Maggie Moves On(25)
“You already checked every possible entry point on the first floor. What are you going to do next? Scale the side of the house and try the second floor?”
“I’m merely going to point out that you should consider being more careful about ending up alone in a house with a man you barely know.”
“You insisted on coming in,” she argued.
“A bad guy would be pretty damn insistent, too.”
“I appreciate your concern, Mr. Wright,” she said, a pretty pink flush working its way over her cheeks. “But I did my research and not just on crime statistics. I looked into you, too. I look into everyone I hire. I’m careful. And just because you don’t see my due diligence happening, it’s always a safe bet that I’ve done it. I don’t make snap decisions. I weigh my options. I do my legwork. So when I decide to do something, you can bet that I know what I’m doing. Second-guessing me is never in your best interests unless you enjoy wasting time. Got it?”
“My mom is going to love you,” he told her.
The look she shot him could have frozen lava into an iceberg. “If your goal is to annoy me, it’s working.”
“I’m just trying to get to know you and look out for you at the same time. I’m multitasking.”
She didn’t look impressed. “Go home, Silas, so I can get back to work.”
“I’ll go. And I won’t even comment on how you seem to do a whole lot of working and not much playing.”
“I appreciate you not pointing that out.” She gave him a shove toward the front door.
He gave the knob a hard jerk, unwedging the door from its frame. “Full disclosure, Mags?”
She cocked an eyebrow and crossed her arms.
“I believe in signs. A few weeks back, I ended a relationship that wasn’t going anywhere no matter how many times we tackled it.”
“I’m sorry to hear that,” she said dryly.
“See, we should have worked. But something was fundamentally wrong.”
“I don’t need to hear the details of your love life. We’re working together, not living together.”
“Here comes the sign part,” he warned. “I’m pretty sure we’re meant to be.”
Her eye roll was extravagant. “Now you’re really making me regret letting you in.”
“I’m not saying we should get married.”
“Oh, good.”
“Yet.”
Her eyebrow-raise was perfection.
“But I am saying I see the two of us getting along real well. There’s a hell of a lot of potential standing right here,” Silas said, pointing back and forth between them.

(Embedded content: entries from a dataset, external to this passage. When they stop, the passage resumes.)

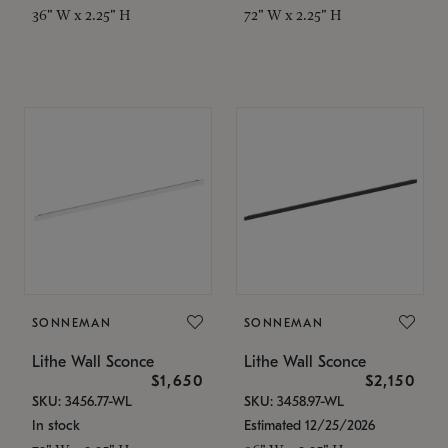
36" W x 2.25" H
72" W x 2.25" H
SONNEMAN
SONNEMAN
Lithe Wall Sconce
Lithe Wall Sconce
$1,650
$2,150
SKU: 3456.77-WL
SKU: 3458.97-WL
In stock
Estimated 12/25/2026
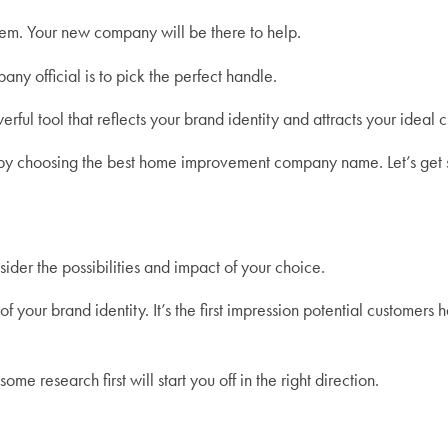
hem. Your new company will be there to help.
ny official is to pick the perfect handle.
rful tool that reflects your brand identity and attracts your ideal 
art by choosing the best home improvement company name. Let’s get 
sider the possibilities and impact of your choice.
ur brand identity. It’s the first impression potential customers h
ome research first will start you off in the right direction.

Maggie tapped a finger to her chin. “Hmm.”
“What?”
“I’m trying to remember the last time a contractor proposed marriage this early on. I’m going to have to update my background checks to include workers who are too easily dazzled into monogamous fantasies.”
“See? That right there. Anyone who doesn’t fall hard for you is a damned fool.”
“I agree. Now, go home. And don’t come back tomorrow all puppy-dog-eyed and mopey.”
He leaned against the jamb. “I know I’m coming on strong, and I know a lot of it’s just flirtatious fun. But when I look at you, Mags, I see something I’ve been waiting for.”
“And when I see you, I see someone I hired to do a damn good job. Regardless of any personal feelings—one-sided or other—I expect you to deliver what you promised.”
“Oh, I’ll deliver,” he promised. “You and me, Maggie. We see things the same way. You don’t look at this place and see the flaws, the hundreds of hours of labor it’s gonna take to make her shine again.”
“Pretty sure I see all that. And how much it’s going to cost.”
“But you also see what she could be. And that’s what makes the work worthwhile.”
She followed him out onto the porch. “Do you make it a habit to fall in love with all your clients?” she asked.
“No, ma’am. I do not.”
She was looking at him like she was trying to figure out how long the crazy would last.
“I can’t do anything about you being dazzled by me or whatever the hell put those cartoon hearts in your eyes. But I can return the full-disclosure favor.”
“I’d appreciate that.”
“I’m going to turn this place into a damn dream home. I’m going to make it so beautiful that every person who drives into Kinship spots it on the bluff and hears about the Old Campbell Place. And once every detail is perfect, I’m going to sell it to a lucky buyer, and I’m going to move on. Because I always move on.”
“Just because you’ve always done something doesn’t make it a choice,” he said softly.
“I’m not the settle-down type, Sy. And you’re not the pick-up-and-go type. That potential you think you see doesn’t actually exist.”
“Maybe you just can’t see it yet.”
“And maybe you’re miscalculating again and missing a big, glaring, fundamental problem. I’m not a ‘spend your life with me’ girl. I’m a ‘let’s have a good time while we have the opportunity’ woman.”